Some days I feel like a traitor. After decades of writing about law and legal developments with an almost obsessive determination to find and stick to verifiable facts, I’ve started to write fiction. Historical fiction.

The book of short stories I’m working on is based on a collection of old court records. The work is tough, but thrilling.

For years, before I really got going, I wrestled with the problem of how best to tell these stories. Most of the characters disappeared, slid off any existing records, once their court appearances were done. And few seemed to come from any past that I could find. I tried and tried, but I couldn’t see a way to bring these people to life, as I felt they should be, if I only used verifiable, documented information about them. Even creative non-fiction just didn’t cut it. I needed to ‘know’ what happened to them afterwards, where they had come from, how they had landed in the crisis that brought them to court.

So I started to work on the stories, putting the court material front and centre, researching each character as obsessively as I would a law column. Reading just as obsessively about the period, the characters of the time, their issues and the pressures they experienced.

And then – I just let go, and activated my chronically under-utilised imagination.

To my surprise, it turns out that an imagination can be stimulated to revive.

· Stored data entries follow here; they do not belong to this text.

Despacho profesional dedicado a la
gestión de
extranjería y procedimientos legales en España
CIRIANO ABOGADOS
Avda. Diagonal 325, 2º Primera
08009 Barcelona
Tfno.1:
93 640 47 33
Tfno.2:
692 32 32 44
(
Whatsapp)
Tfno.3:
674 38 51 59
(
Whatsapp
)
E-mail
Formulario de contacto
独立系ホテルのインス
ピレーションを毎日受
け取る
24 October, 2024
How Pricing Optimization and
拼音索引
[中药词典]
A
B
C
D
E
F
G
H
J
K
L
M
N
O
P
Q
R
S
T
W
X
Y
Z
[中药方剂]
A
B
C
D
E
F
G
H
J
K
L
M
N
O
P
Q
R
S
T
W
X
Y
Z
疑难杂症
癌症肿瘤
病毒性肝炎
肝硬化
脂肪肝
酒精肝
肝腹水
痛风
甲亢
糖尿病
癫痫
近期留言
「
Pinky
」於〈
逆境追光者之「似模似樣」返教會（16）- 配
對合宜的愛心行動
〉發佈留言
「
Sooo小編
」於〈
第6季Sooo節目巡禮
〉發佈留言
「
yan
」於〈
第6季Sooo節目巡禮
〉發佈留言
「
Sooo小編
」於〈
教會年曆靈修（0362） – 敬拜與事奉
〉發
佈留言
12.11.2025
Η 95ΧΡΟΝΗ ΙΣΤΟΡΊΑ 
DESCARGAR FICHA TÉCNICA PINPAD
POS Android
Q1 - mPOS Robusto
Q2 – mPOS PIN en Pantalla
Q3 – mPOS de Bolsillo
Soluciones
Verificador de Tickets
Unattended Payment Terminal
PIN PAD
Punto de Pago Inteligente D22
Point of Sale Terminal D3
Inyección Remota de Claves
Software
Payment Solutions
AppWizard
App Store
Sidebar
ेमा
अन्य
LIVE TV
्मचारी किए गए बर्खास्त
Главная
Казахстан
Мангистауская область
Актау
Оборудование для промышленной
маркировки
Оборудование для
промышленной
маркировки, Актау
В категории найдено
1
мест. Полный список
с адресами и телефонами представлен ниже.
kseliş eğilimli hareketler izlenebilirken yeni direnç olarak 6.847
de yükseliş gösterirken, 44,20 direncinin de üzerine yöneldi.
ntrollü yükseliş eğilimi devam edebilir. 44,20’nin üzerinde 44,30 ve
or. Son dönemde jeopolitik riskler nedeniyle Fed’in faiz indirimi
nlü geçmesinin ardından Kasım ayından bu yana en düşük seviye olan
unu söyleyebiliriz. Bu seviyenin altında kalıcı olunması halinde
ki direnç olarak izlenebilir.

And now I have a revised first draft of a number of these stories.

As I write I sometimes think of Henry James who was so dismissive of historical fiction as a genre. He said it couldn’t ever be authentic because the writer could never properly imagine the inner lives of people who lived in another, earlier, time.

What I’m finding though, is that it’s actually no more difficult to imagine the lives of ‘my’ people who lived in the past, than it is for someone like me, so far from her reality, to imagine the life of, say, a woman caught up in the horrors of Sudan.

I remember all the wonderful books of my childhood that took me into other times and into the feelings of other people who lived then. I see how they have shaped me in a way that I didn’t even realise until now.

Turns out that thinking into the reality of someone else takes an incredible amount of work. Of inner work by a writer. Honestly, it’s far harder to write in a way that’s ‘true’ to one of my characters than it is to write clearly and accurately about even complex, current law issues.

It will take a bit more time to finish all the stories, but meanwhile, I’m starting to feel that the process of this writing is changing me in some way. I listen to conversations differently. I try to hear the inner story of the people I meet.

When I wrestle with the creation of these characters, I find that I have to reach deep inside myself. And that, while they are all so different, they face difficulties that I understand. Maybe this work and these stories are a lesson about the universality of the human condition, even across the years?